A folk club called Castle Creek, next door on Lavaca Street, shut down not long after the Chili Parlor opened. (Jerry’d been there, too.) Lightnin’ Hopkins and John Prine had played the venue’s early run. When a buddy of Jerry Jeff Walker’s asked to play for just five minutes, Jimmy Buffett made his ATX debut. In a scene in Be Here to Love Me, Townes buys the room a round of whiskey shots while onstage at Castle Creek, and I’d bet he made it next door for the cheap mezcal concoctions immortalized in Guy Clark’s “Dublin Blues,” a song Townes shakily covered in the year before his death: “I wish I was in Austin in the Chili Parlor bar / Drinkin’ Mad Dog margaritas and not caring where you are… ”
Jerry’s drink of choice is Deep Eddy Ruby Red and Topo Chico in about a nine-to-one ratio. “Watch this pour,” he whispers as Brendan, a Harry Dean Stanton look-alike whom Jerry calls “Brother B,” fills a tall glass with grapefruit vodka just below the rim, topping it off with two fingers of Topo Chico. “We call ’em Big Sexies,” Jerry tells me between swigs. “After three, you think you’re sexy.” This little number was his fourth.
Deep into my second, I’m distracted by the haughty elocution of a BBC narrator, profoundly out of sync amidst the local taxidermy. The voice belonged to a tall fellow, bright-eyed and robed in fur, a London-born philosophy professor at UT who proposed a change of scenery upon the Parlor’s last call: a politician’s speakeasy beneath the Texas Capitol. I followed down a hidden staircase to a room resembling a ship’s cabin, where the philosopher leaned closer, pressing me against the bar until a small bruise manifested on the low crook of my spine.

To do: Decide whether each statement agrees with the text about Austin's Chili Parlor. Answer yes or no, and quote the words from the text that settle it. 1. Castle Creek stood on Lavaca Street. 2. Jerry mixes his vodka and Topo Chico in roughly equal parts. 3. The philosophy professor was born in London.

Record extracts:
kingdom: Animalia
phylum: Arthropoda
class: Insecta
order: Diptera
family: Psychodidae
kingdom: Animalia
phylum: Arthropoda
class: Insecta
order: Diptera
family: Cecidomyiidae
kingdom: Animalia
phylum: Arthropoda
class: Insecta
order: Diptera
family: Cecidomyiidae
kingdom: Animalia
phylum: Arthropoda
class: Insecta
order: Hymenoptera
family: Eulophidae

---

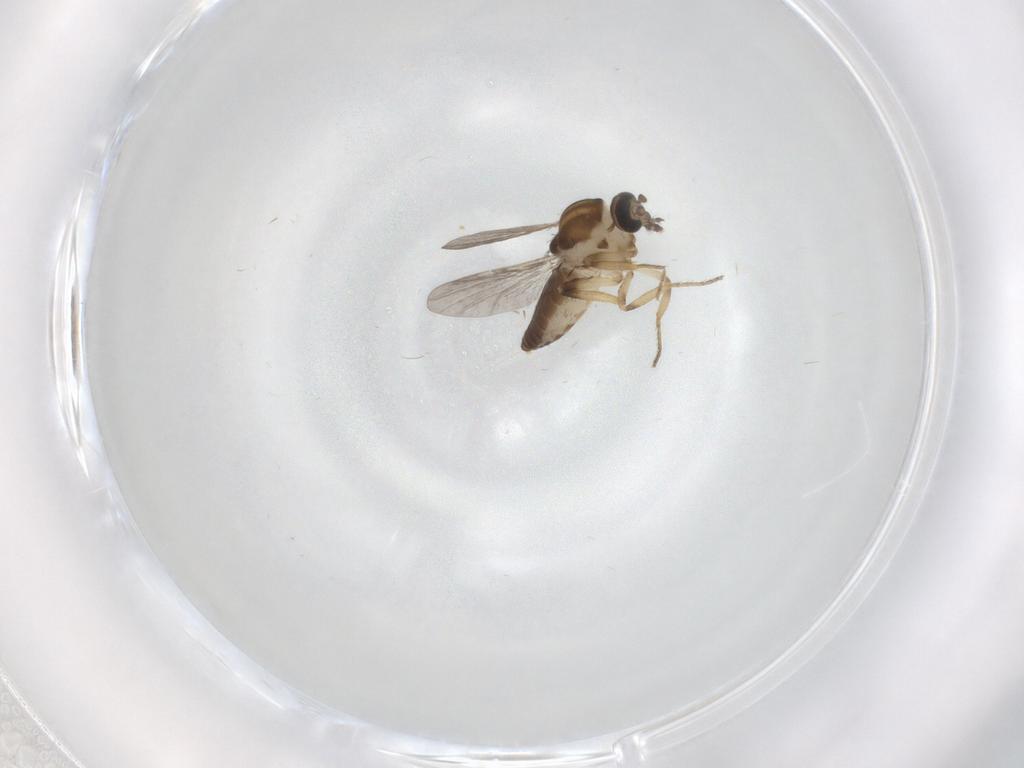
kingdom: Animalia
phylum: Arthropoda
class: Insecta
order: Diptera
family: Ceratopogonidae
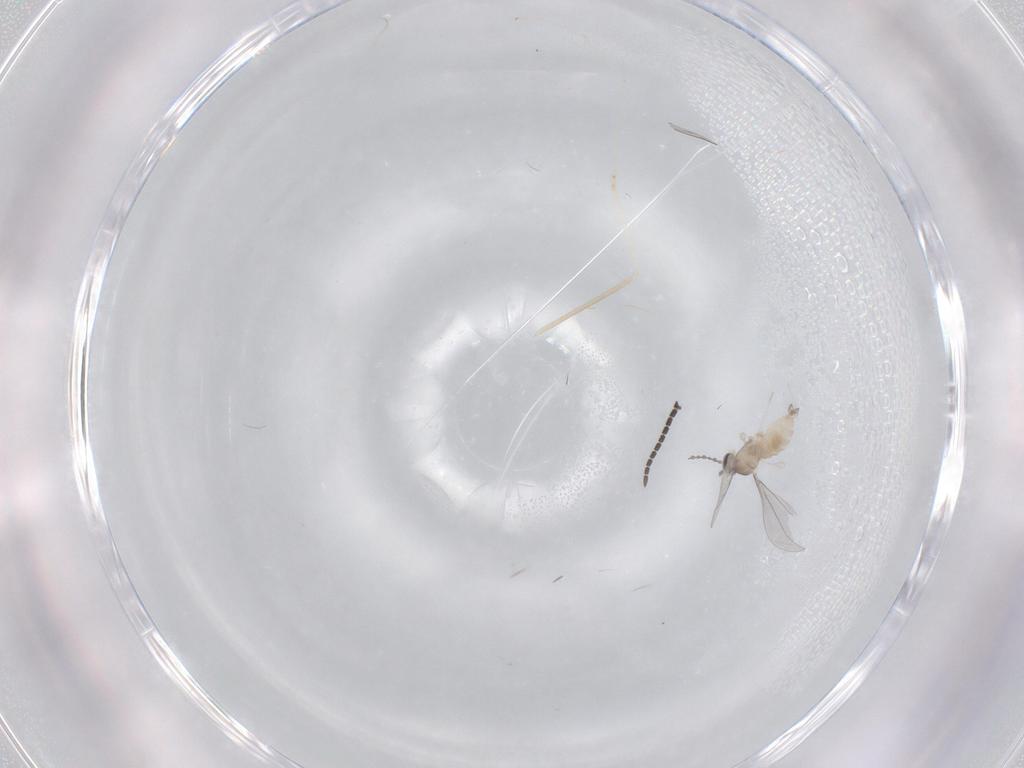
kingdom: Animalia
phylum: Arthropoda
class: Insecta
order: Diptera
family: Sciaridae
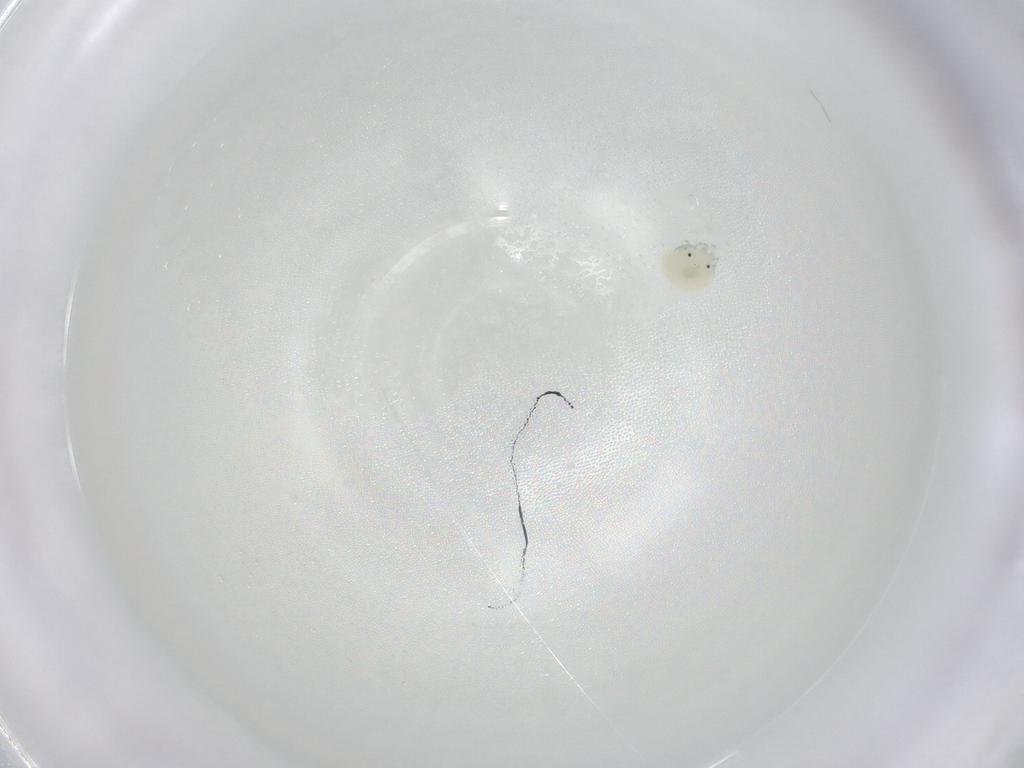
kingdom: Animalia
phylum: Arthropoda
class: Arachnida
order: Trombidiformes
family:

Answer to the exercise:
1. Yes: "A folk club called Castle Creek, next door on Lavaca Street"
2. No: "Deep Eddy Ruby Red and Topo Chico in about a nine-to-one ratio"
3. Yes: "a London-born philosophy professor at UT"